Blanker : Feshetmek. Yazısız kağıt. Açık yer. Boş. Açık. Yazısız. Tam. Şaşırmış. İfadesiz. Görüntüsüz (televizyon terimi).

Drains : Boşaltmak. Suyu çekilmek. Yarayı temizlemek. Süzmek. Süzülmek. Suyunu çekmek. Pansuman yapmak. Tüketmek.

Sweat : Terden ıslatmak. Telaş. Zorlanmak. Ter dökmek. Zorlamak. Ter. Terletmek. Ter döktürmek. Ter yapmak. Az paraya çalışmak.

Elapses : Zaman geçmek. Zamanın geçmesi. Koymak. Geçen zaman. Geçmek (zaman). Geçmek. (zaman) geçmek. Vaktin geçmesi. Akıp gitmek.

Pour : Yağmak. Bardaktan boşanırcasına yağmak. Şakır şakır yağmak. Üşüşmek. Dökülmek. Dökülmek (kalıba). Boşaltmak. Yağdırmak.

Denominate : Adlandırmak. Göstermek. Demek. İsim vermek. Ayırmak. İsimlendirmek. İsim koymak.

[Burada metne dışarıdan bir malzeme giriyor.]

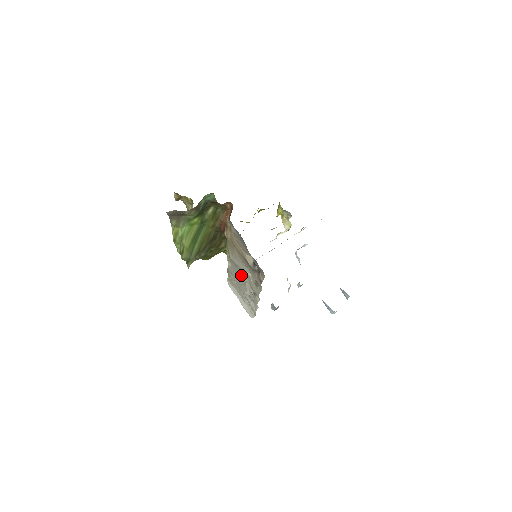
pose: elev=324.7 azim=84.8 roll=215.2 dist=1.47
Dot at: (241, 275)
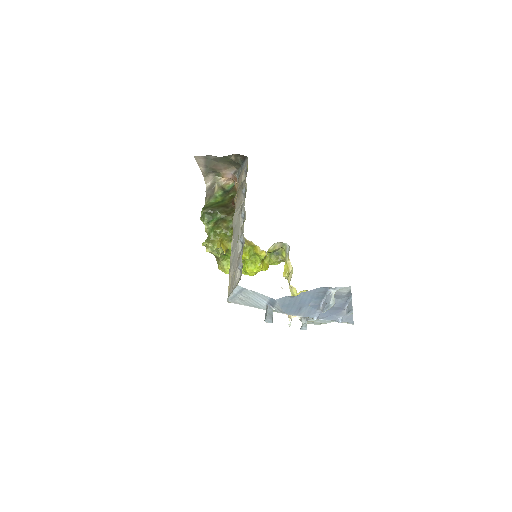
Dot at: (238, 227)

Ad vermek.

Exude synonyms : exsudate, bleed, leak, bares, give forth, effused, assert, abducts, drip, denoted, show, be rife, ooze out, blanks, arborise, frighten away, stream, define, leaks, perspire, transude, discharging, blankest, denominates, elapse, delate, swelter, release, seep, dampen, get out, exuding, gum.

Exude ingilizce tanımı, definition of Exude

Exude kelimesinin İngilizce - İngilizce çevirisi (English to English) : To discharge through pores or incisions, as moisture or other liquid matter. To give out. To flow from a body through the pores, or by a natural discharge, as juice.